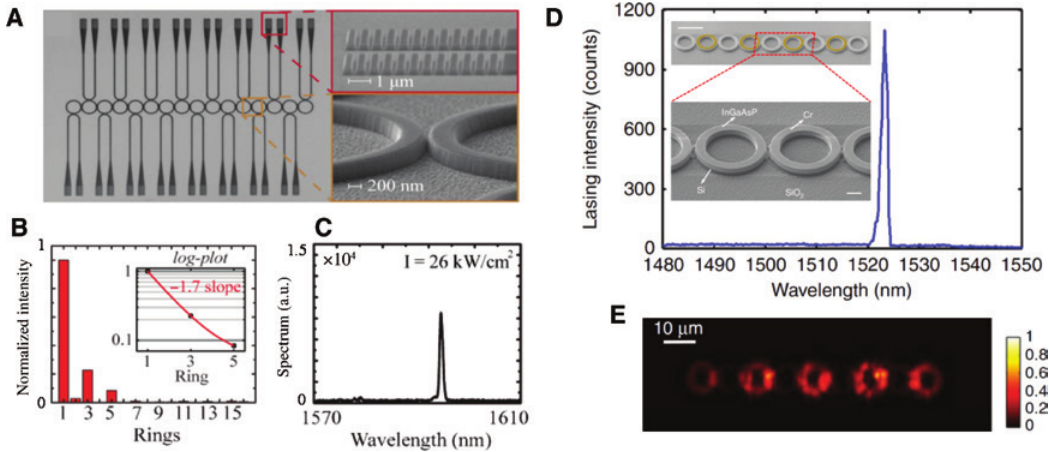
Figure 3: 1D topological microring cavity lasers. (A) Scanning electron microscope image of the lattice of ring resonators with staggered coupling engineered by Parto et al. [25]. (B) Measured intensity of the lasing mode showing the characteristic sublattice asymmetry of the topological edge state. (C) Spectrum of the topological lasing mode. (D) Measured lasing emission from the interface state engineered by Zhao et al. [27]. The inset shows scanning substrate. (E) Measured spatial shape of the laser emission electron microscope images of the coupled ring resonators fabricated on a SiO 2 centered around a topological interface state. (A–C) Adapted from Ref. [25]. (D, E) Adapted from Ref.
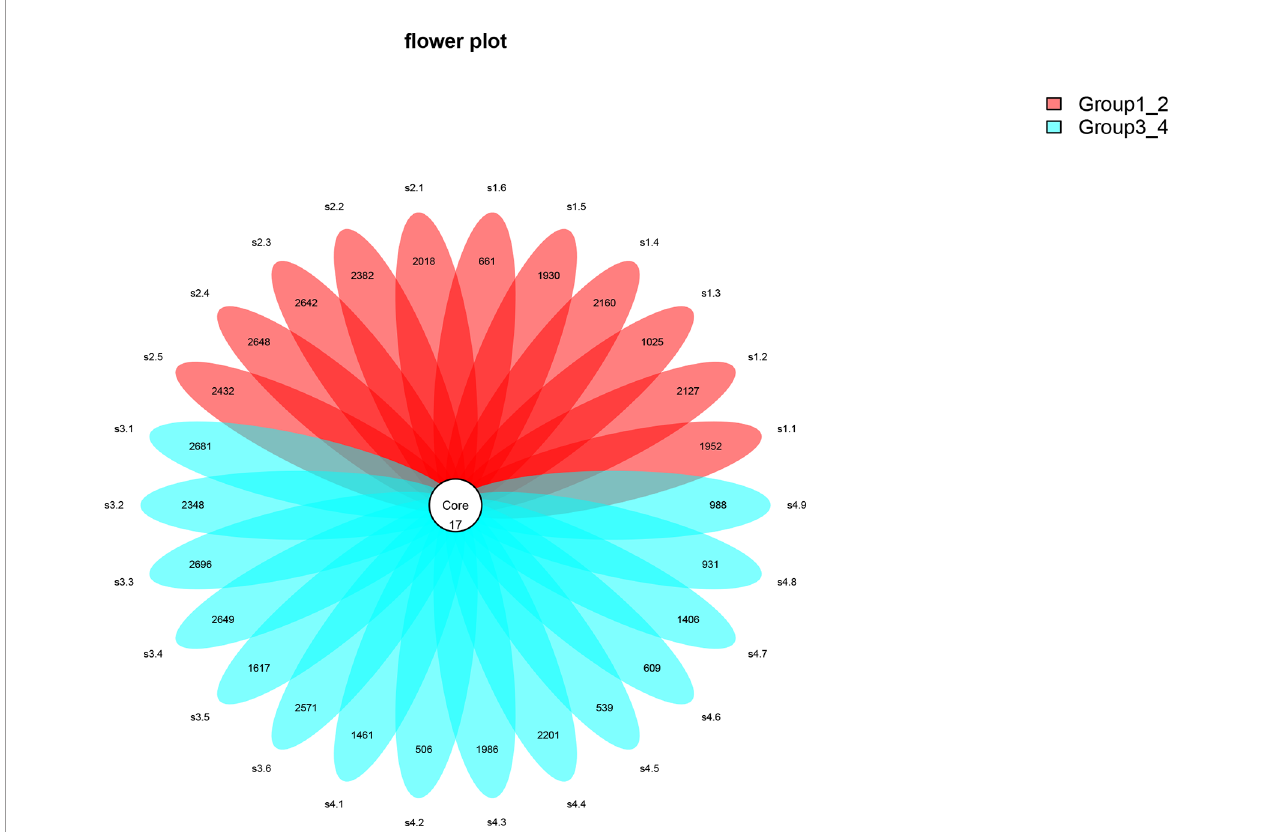
FIGURE 2 | The number of OTUs in 26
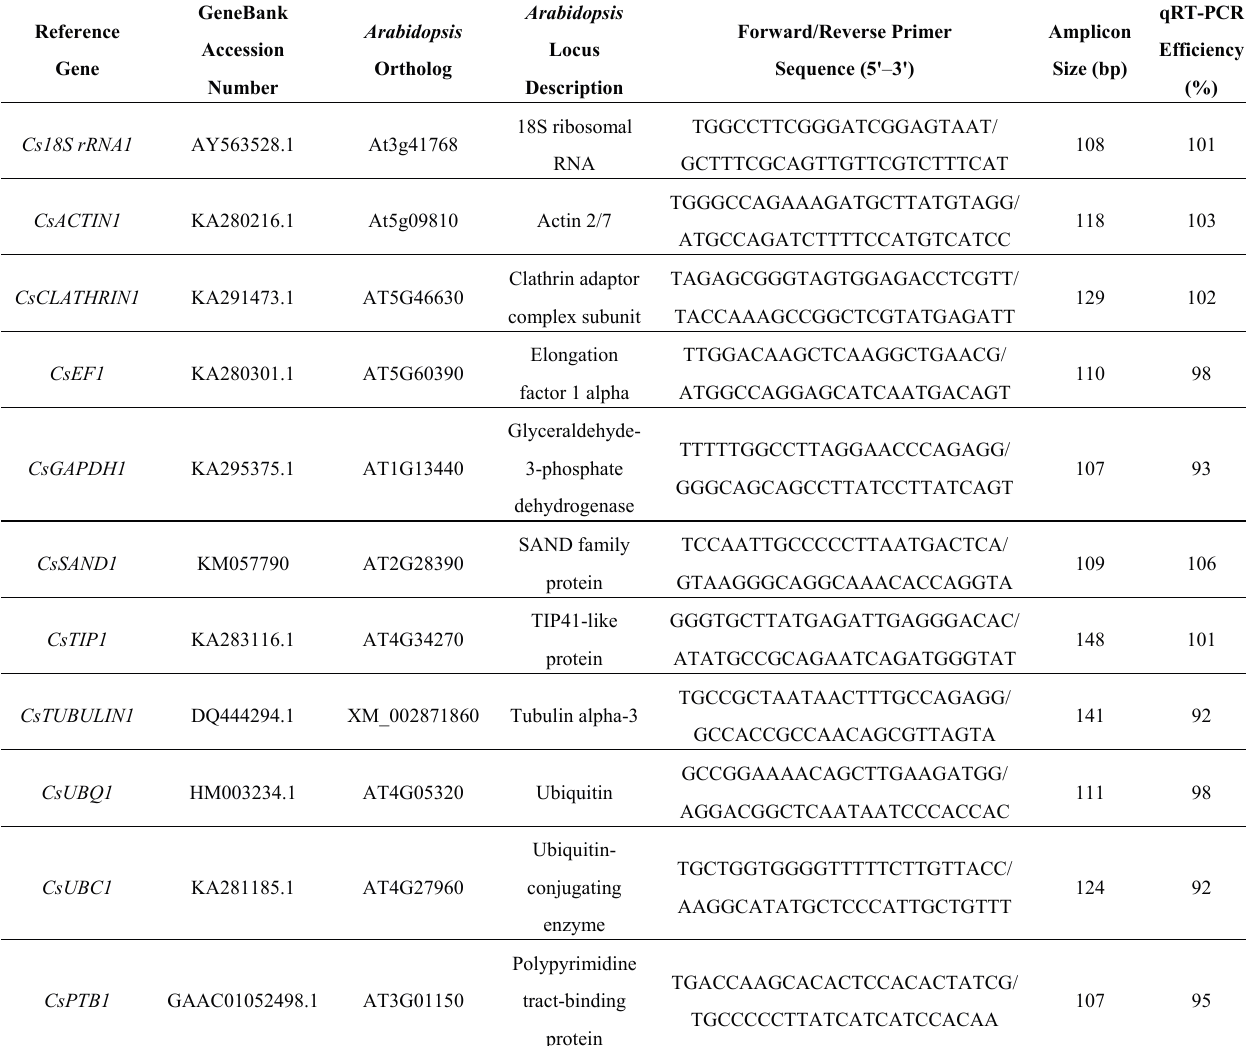
Table 1. Description of tea plant reference genes for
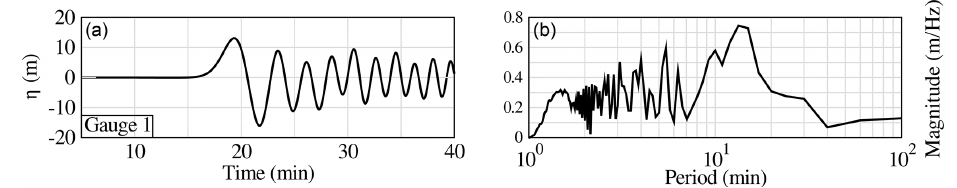
Figure 15. Surface elevation (m; a ) and associated Fourier transform (b) for the 80km 3 scenario at Gauge 1 close to the source. The time takes into account the first 20min of the slide and tsunami generation.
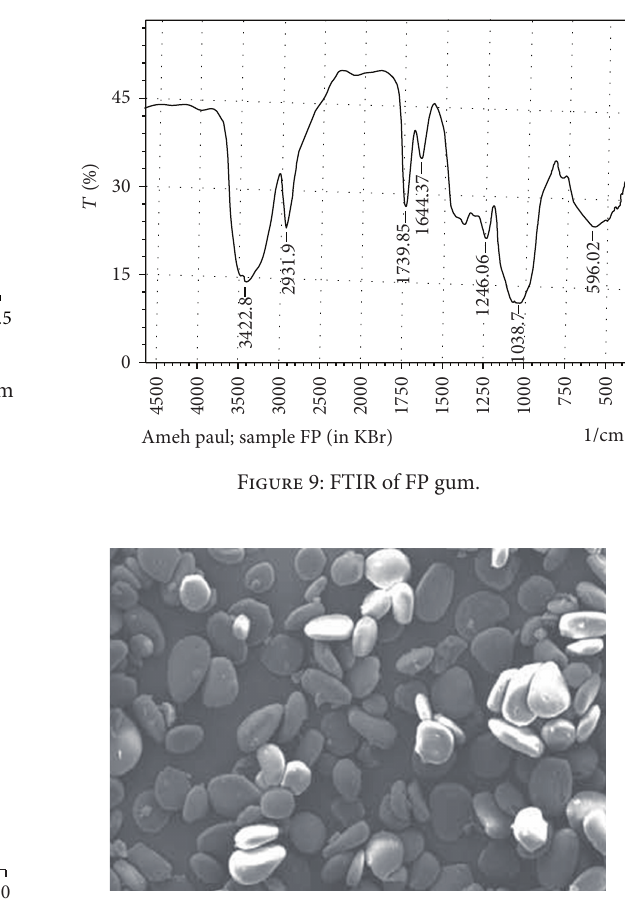
F 10: Scanning electron micrograph of Ficus platyphylla with sp log(𝜂𝜂 ) log([𝜂𝜂𝜂𝜂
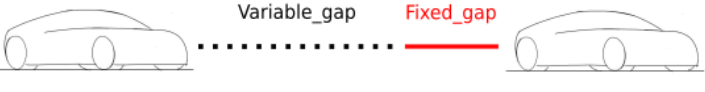
Figure 6. Safety distance with the header car.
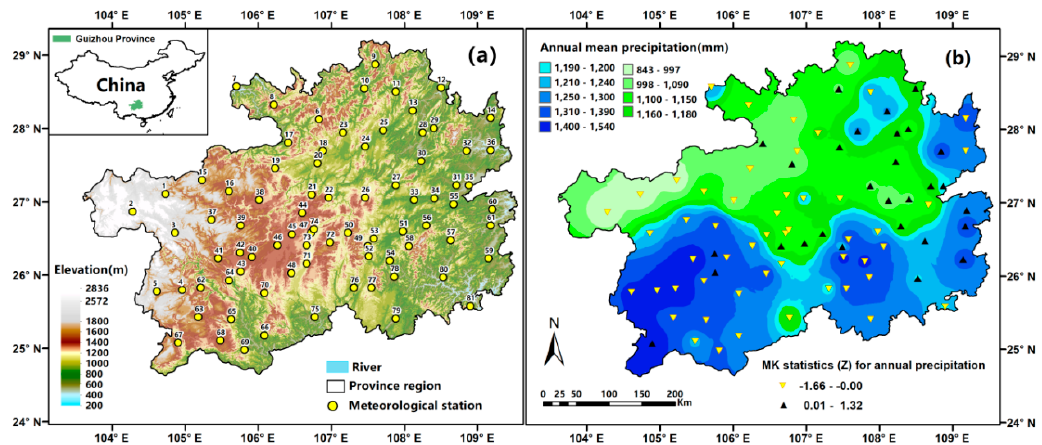
Figure 1. Spatial distribution of topography and meteorological stations ( a ), and mean annual precipitation and changes (increasing or decreasing trend) from 1961 to 2004, and ( b ) in the study region, yellow triangle denotes insignificantly decreasing trend and black triangle denotes a insignificantly increasing trend at the 0.05 level .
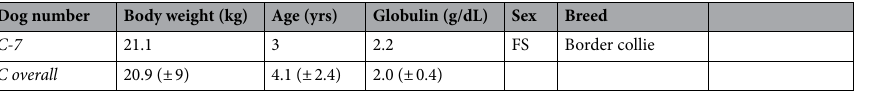
Table 1. Study population characteristics including body weight (kilograms), age (years), globulin (g/dL), sex, relevant mutation status, ARVC type, and ACVIM MMVD stage. Dogs are listed by group: Boxers with ARVC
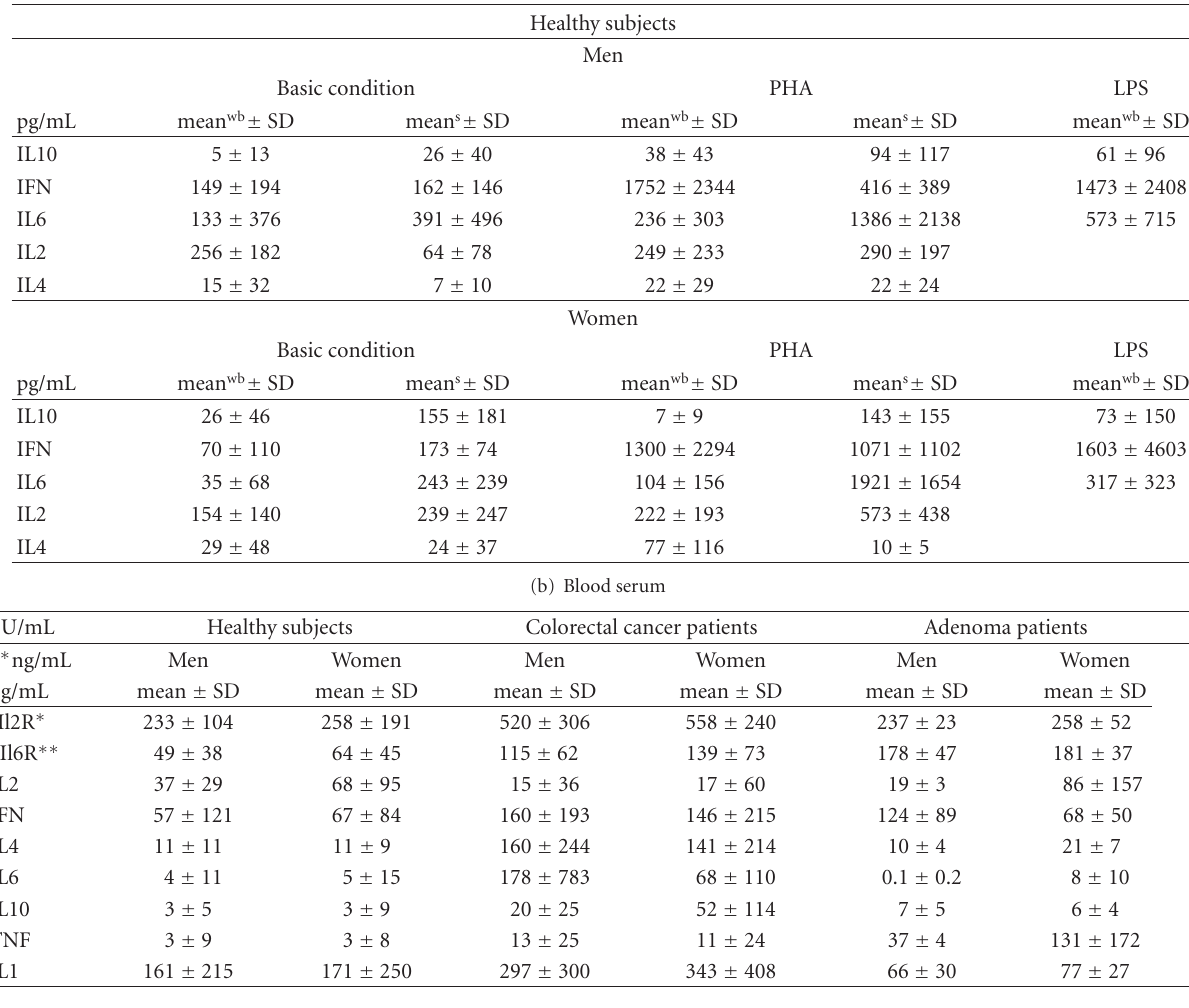
Table 1: Cytokine levels were determined in (1) whole blood (wb) and PBMC supernatant (s) in physiological conditions (basic conditions) and after stimulation with PHA (to study T cell network contribution) and LPS (to evaluate the influence of antigen presenting cells) (2) in blood serum. The levels are expressed as mean ± SD and statistical di ff erences between men and women were assessed using the Mann- Whitney U-test or Student’s t -test as appropriate. Production levels of cytokines did not di ff er significantly with the exception of IL10 (using the wb method) which was higher in men than in women when PHA stimulus was used ( P = 0 .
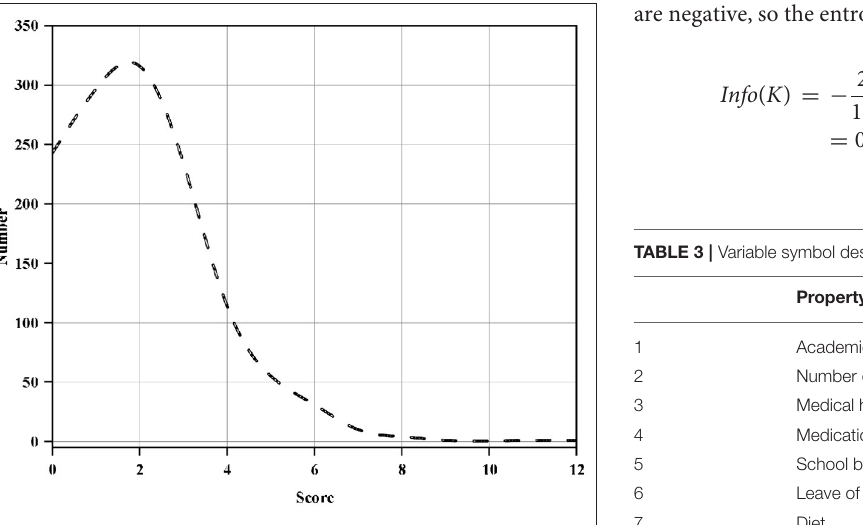
FIGURE 2 | Student psychological score pie chart.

→ **What the task asks**
All entries, top to bottom, should be retyped exactly; the pictures should not be.

→ **Response area**
Figure 3: 1D topological microring cavity lasers. (A) Scanning electron microscope image of the lattice of ring resonators with staggered coupling engineered by Parto et al. [25]. (B) Measured intensity of the lasing mode showing the characteristic sublattice asymmetry of the topological edge state. (C) Spectrum of the topological lasing mode. (D) Measured lasing emission from the interface state engineered by Zhao et al. [27]. The inset shows scanning substrate. (E) Measured spatial shape of the laser emission electron microscope images of the coupled ring resonators fabricated on a SiO 2 centered around a topological interface state. (A–C) Adapted from Ref. [25]. (D, E) Adapted from Ref.
FIGURE 2 | The number of OTUs in 26
Table 1. Description of tea plant reference genes for
Figure 15. Surface elevation (m; a ) and associated Fourier transform (b) for the 80km 3 scenario at Gauge 1 close to the source. The time takes into account the first 20min of the slide and tsunami generation.
F 10: Scanning electron micrograph of Ficus platyphylla with sp log(𝜂𝜂 ) log([𝜂𝜂𝜂𝜂
Figure 6. Safety distance with the header car.
Figure 1. Spatial distribution of topography and meteorological stations ( a ), and mean annual precipitation and changes (increasing or decreasing trend) from 1961 to 2004, and ( b ) in the study region, yellow triangle denotes insignificantly decreasing trend and black triangle denotes a insignificantly increasing trend at the 0.05 level .
Table 1. Study population characteristics including body weight (kilograms), age (years), globulin (g/dL), sex, relevant mutation status, ARVC type, and ACVIM MMVD stage. Dogs are listed by group: Boxers with ARVC
Table 1: Cytokine levels were determined in (1) whole blood (wb) and PBMC supernatant (s) in physiological conditions (basic conditions) and after stimulation with PHA (to study T cell network contribution) and LPS (to evaluate the influence of antigen presenting cells) (2) in blood serum. The levels are expressed as mean ± SD and statistical di ff erences between men and women were assessed using the Mann- Whitney U-test or Student’s t -test as appropriate. Production levels of cytokines did not di ff er significantly with the exception of IL10 (using the wb method) which was higher in men than in women when PHA stimulus was used ( P = 0 .
FIGURE 2 | Student psychological score pie chart.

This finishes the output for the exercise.